BEYROUTH: Des explosions ont retenti dans le sud de Beyrouth aux premières heures de vendredi, selon des journalistes de l'AFP, des médias locaux et l'agence de presse officielle libanaise faisant état de frappes israéliennes.

Des images de l'AFPTV ont montré de la fumée s'élever de la banlieue sud de la capitale libanaise, considérée par Israël comme un fief du mouvement pro-iranien Hezbollah.
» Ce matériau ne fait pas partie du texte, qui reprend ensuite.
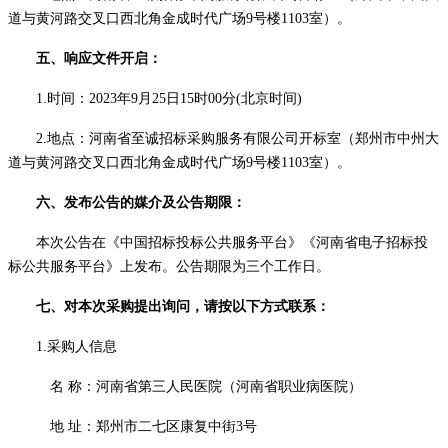
道与黄河路交叉口西北角金成时代广场9号楼110
3
室）。
五、响应文件开启：
1.时间：
2023年
9
月
25
日
15
时
00
分
(北京时间)
2.地点：河南省至诚招标采购服务有限公司开标室（郑州市中州大
道与黄河路交叉口西北角金成时代广场9号楼110
3
室）。
六、发布公告的媒介及公告期限：
本次公告在《中国招标投标公共服务平台》《河南省电子招标投
标公共服务平台》上发布。公告期限为三个工作日。
七
、
对本次采购提出询问，请按以下方式联系：
1.采购人信息
名
称：
河南省第三人民医院（河南省职业病医院）
地
址：郑州市二七区康复中街
3号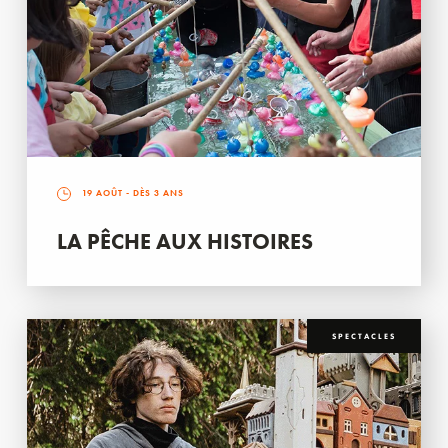
19 AOÛT
- DÈS 3 ANS
LA PÊCHE AUX HISTOIRES
SPECTACLES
On ignore à ce stade si la frappe a fait des victimes dans cette zone visée régulièrement par l'armée israélienne.

Habituellement densément peuplée, cette zone s'est largement vidée de ses habitants depuis le début des hostilités.

Quelques heures plus tard, l'armée israélienne a lancé un appel à évacuer aux habitants d'un village du sud du pays et à se déplacer vers le nord de la rivière Zahrani, car "les activités du Hezbollah poussent l'armée israélienne à prendre des mesures fermes contre eux dans le village".

Le Liban a été entraîné dans la guerre début mars lorsque le Hezbollah, soutenu par Téhéran, a commencé à tirer des roquettes sur Israël pour venger l'assassinat du guide suprême iranien Ali Khamenei, tué au premier jour de l'offensive américano-israélienne en Iran le 28 février.

Alors qu'Israël manifeste sa détermination à intensifier sa campagne militaire contre le mouvement islamiste, ce dernier a revendiqué une série d'attaques contre les troupes israéliennes qui mènent une incursion terrestre dans le sud du Liban.

Le Premier ministre israélien Benjamin Netanyahu a affirmé mercredi soir qu'Israël était en train d'élargir une "zone tampon" au Liban pour "éloigner la menace des missiles" du Hezbollah.

Le mouvement a déclaré que ses combattants poursuivaient leurs attaques contre les troupes israéliennes dans le sud du Liban tôt vendredi matin.

Jeudi, les médias officiels ont fait état de frappes israéliennes meurtrières sur plusieurs zones du sud du pays. Le Hezbollah a revendiqué plus de 90 attaques contre des cibles israéliennes à l'intérieur du Liban et de l'autre côté de la frontière.

De son côté, l'armée israélienne a déclaré jeudi que deux soldats avaient été tués dans le sud du Liban, tandis que les services d'urgence israéliens ont indiqué qu'une roquette tirée depuis le Liban avait tué un homme dans la région de Nahariya, au nord d'Israël.

Selon les autorités libanaises, les frappes israéliennes menées depuis le 2 mars ont fait au moins 1.116 morts, dont 121 enfants, et plus d'un million de personnes ont été déplacées.